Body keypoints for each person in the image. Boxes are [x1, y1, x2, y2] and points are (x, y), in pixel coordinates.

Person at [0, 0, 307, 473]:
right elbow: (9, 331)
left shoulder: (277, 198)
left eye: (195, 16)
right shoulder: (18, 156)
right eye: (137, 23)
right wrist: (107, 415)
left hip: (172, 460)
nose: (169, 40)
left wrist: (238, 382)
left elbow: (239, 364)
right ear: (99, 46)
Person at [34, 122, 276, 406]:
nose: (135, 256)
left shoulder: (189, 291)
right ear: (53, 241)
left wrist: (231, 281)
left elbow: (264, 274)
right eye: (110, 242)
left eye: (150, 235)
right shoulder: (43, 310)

> **Prompt**
Each entry above needs to be duplicated verbatim.

> **Output below**
Body keypoints for each person in the image. Boxes are [x1, y1, x2, y2] and points are (x, y), in pixel coordinates.

Person at [0, 0, 307, 473]:
right elbow: (9, 331)
left shoulder: (277, 198)
left eye: (195, 16)
right shoulder: (18, 156)
right eye: (137, 23)
right wrist: (107, 415)
left hip: (172, 460)
nose: (169, 40)
left wrist: (238, 382)
left elbow: (239, 364)
right ear: (99, 46)
Person at [34, 122, 276, 406]:
nose: (135, 256)
left shoulder: (189, 291)
right ear: (53, 241)
left wrist: (231, 281)
left elbow: (264, 274)
right eye: (110, 242)
left eye: (150, 235)
right shoulder: (43, 310)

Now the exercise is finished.